Akechi ends up on his knees again, and it’s Ren’s turn to grab him by the jaw.  “Checkmate,” he says, ever the show off, and thinks that through the blood dripping from Akechi’s nose and the snarl on his lips, he might be smiling.

It doesn’t come up again until weeks after everything’s over, sitting across from Akechi at the counter of Leblanc, the sign already flipped to closed.

“I still can’t believe,” Akechi says, swirling his coffee with that particularly polished smile that prefaces something mean, “that my well-thought, several-month plan and a bullet to the head couldn’t bring you down, but a puzzle and a snack almost destroyed you.  Aren't you embarrassed to have such base urges, Ren?”

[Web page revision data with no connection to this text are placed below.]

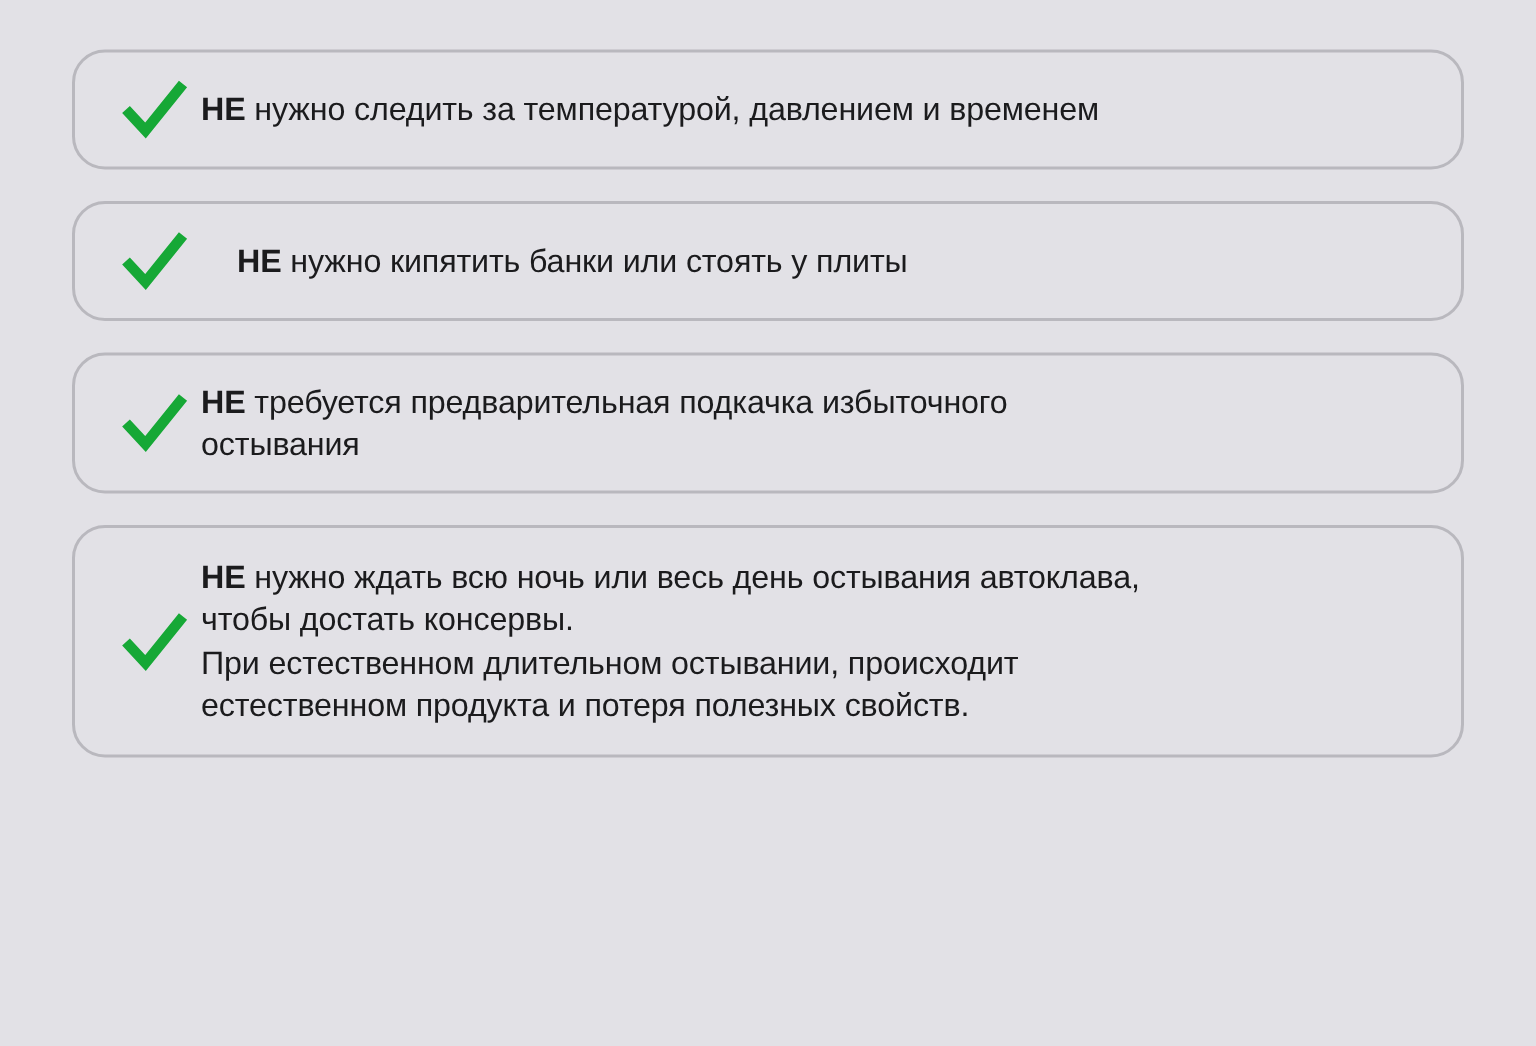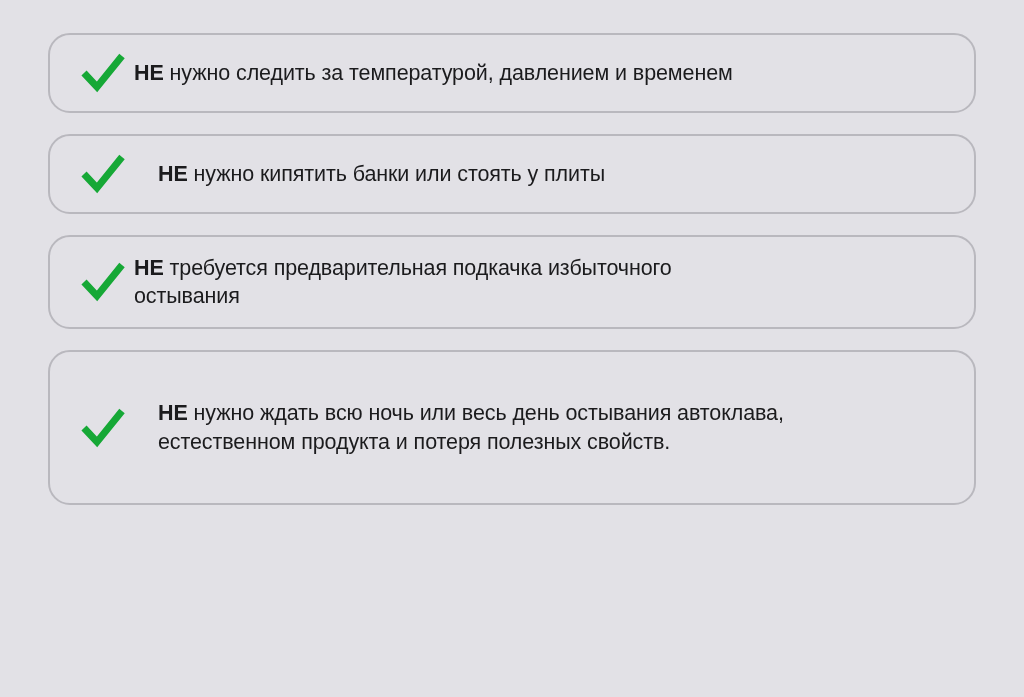--- a/index.html
+++ b/index.html
@@ -36,7 +36,7 @@
   .benefit-card.card-2 { min-height: 80px; gap: 24px; }
   .benefit-card.card-3 { min-height: 94px; }
   .benefit-card.card-4 { min-height: 94px; }
-  .benefit-card.card-5 { min-height: 155px; margin-bottom: 0; gap: 24px; }
+  .benefit-card.card-5 { min-height: 155px; margin-bottom: 0; }
 
   .check-icon {
     flex: 0 0 auto;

It isn’t mean, really, for Akechi; actually, it’s very nearly a compliment.  And Ren can hear the question there, the joke, the shared story — Akechi is bringing this up in the most Akechi way possible, and Ren is glad for that.  He can already hear the smooth drag of reluctant affection in the words, the way Akechi’s attention ties around him in that same familiar noose.

Base urges — what a description.  Ren thinks about Akechi on that ship, snarling, screaming, holding him to the floor.

His mouth quirks in a smile, but his voice is deadpan.  “Turns out I can be a real animal,” he agrees, already reaching behind the counter.  “Another cup?”